-- Opening Marker --
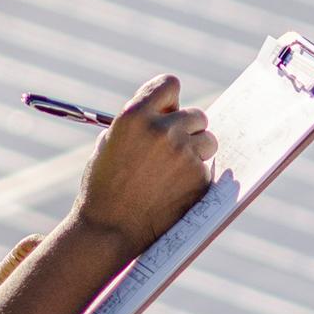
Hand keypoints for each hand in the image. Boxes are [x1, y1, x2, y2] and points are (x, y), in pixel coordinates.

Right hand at [70, 75, 217, 253]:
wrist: (108, 228)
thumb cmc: (104, 185)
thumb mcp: (111, 142)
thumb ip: (141, 123)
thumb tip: (171, 111)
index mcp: (135, 116)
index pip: (169, 84)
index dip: (169, 99)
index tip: (168, 111)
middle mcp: (163, 130)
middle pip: (197, 115)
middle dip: (188, 130)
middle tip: (172, 149)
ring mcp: (184, 155)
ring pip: (209, 141)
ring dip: (197, 152)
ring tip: (172, 172)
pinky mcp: (199, 178)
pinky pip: (207, 168)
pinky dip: (195, 178)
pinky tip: (173, 191)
-- Closing Marker --
Activity:
Where the word "pinky" occurs in a line of the entries above, count that line, and reply with the total only.

Response to this task:
4